Collected data
------------------------------------
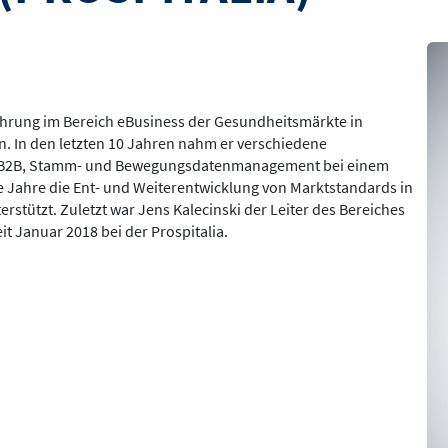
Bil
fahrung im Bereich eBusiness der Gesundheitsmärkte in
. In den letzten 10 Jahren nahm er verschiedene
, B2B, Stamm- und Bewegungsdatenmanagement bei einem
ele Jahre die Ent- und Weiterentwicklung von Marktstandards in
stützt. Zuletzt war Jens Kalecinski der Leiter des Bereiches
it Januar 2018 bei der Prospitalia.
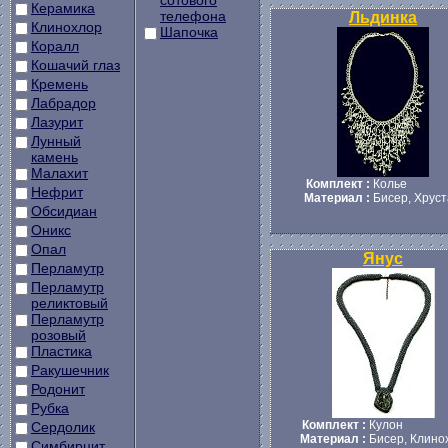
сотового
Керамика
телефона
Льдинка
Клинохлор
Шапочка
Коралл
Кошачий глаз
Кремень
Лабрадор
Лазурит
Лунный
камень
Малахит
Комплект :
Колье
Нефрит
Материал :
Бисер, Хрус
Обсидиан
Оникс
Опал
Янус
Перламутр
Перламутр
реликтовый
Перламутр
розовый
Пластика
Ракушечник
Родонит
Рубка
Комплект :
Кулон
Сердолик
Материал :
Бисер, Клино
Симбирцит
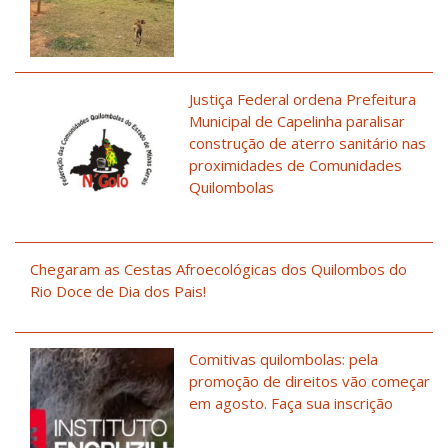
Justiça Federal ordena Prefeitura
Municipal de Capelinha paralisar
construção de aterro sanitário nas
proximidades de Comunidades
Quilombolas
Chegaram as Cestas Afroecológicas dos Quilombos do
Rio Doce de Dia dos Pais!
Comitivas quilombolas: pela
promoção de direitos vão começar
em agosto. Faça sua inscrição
------------------------------------
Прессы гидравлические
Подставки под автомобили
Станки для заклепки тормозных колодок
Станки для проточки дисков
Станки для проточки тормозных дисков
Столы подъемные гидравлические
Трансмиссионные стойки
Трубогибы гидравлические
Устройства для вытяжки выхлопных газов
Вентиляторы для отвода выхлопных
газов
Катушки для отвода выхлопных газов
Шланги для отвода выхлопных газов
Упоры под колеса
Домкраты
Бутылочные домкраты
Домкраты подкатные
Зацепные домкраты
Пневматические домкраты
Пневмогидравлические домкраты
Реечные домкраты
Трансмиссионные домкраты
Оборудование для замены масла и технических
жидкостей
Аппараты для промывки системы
------------------------------------
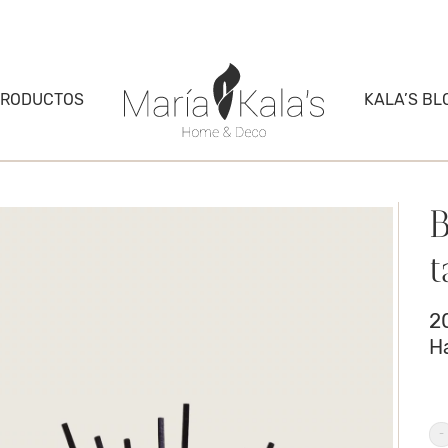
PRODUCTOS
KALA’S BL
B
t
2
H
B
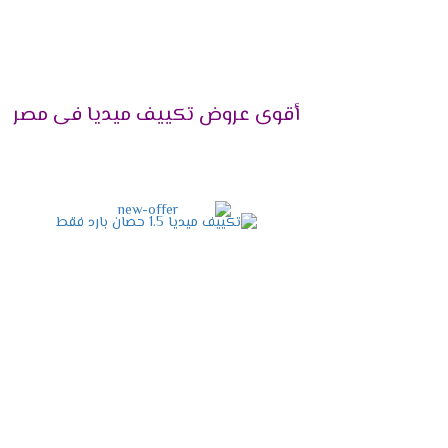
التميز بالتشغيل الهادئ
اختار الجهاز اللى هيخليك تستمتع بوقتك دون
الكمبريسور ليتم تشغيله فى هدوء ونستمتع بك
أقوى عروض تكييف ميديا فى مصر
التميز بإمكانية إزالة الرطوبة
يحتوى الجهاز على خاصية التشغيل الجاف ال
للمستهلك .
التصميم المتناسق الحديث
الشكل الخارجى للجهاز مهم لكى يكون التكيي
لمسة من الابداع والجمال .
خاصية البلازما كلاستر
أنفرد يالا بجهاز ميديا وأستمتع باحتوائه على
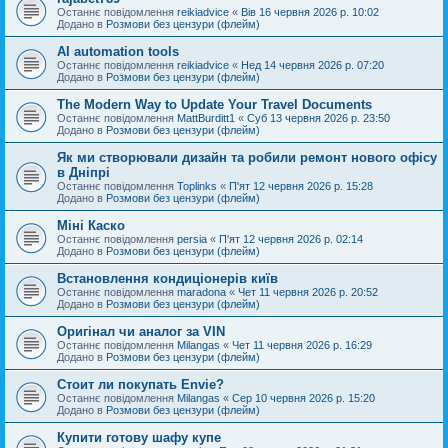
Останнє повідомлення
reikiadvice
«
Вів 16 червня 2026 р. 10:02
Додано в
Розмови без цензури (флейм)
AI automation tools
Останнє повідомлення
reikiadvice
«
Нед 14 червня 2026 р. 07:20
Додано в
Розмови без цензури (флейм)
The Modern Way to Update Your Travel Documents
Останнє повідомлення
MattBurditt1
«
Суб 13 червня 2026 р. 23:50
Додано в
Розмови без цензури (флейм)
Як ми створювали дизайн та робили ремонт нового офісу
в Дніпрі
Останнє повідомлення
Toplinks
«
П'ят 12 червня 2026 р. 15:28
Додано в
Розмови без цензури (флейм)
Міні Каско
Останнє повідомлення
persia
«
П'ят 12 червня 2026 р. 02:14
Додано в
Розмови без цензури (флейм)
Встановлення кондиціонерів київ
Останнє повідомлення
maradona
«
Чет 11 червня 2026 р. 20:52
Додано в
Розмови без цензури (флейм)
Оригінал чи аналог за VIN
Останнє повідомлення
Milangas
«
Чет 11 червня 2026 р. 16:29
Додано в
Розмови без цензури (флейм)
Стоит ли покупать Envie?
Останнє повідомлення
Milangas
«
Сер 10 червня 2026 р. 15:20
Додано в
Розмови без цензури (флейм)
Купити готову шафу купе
------------------------------------
» What you have to do
From the records above, return each line that includes "отвода".

» Output
Вентиляторы для отвода выхлопных
Катушки для отвода выхлопных газов
Шланги для отвода выхлопных газов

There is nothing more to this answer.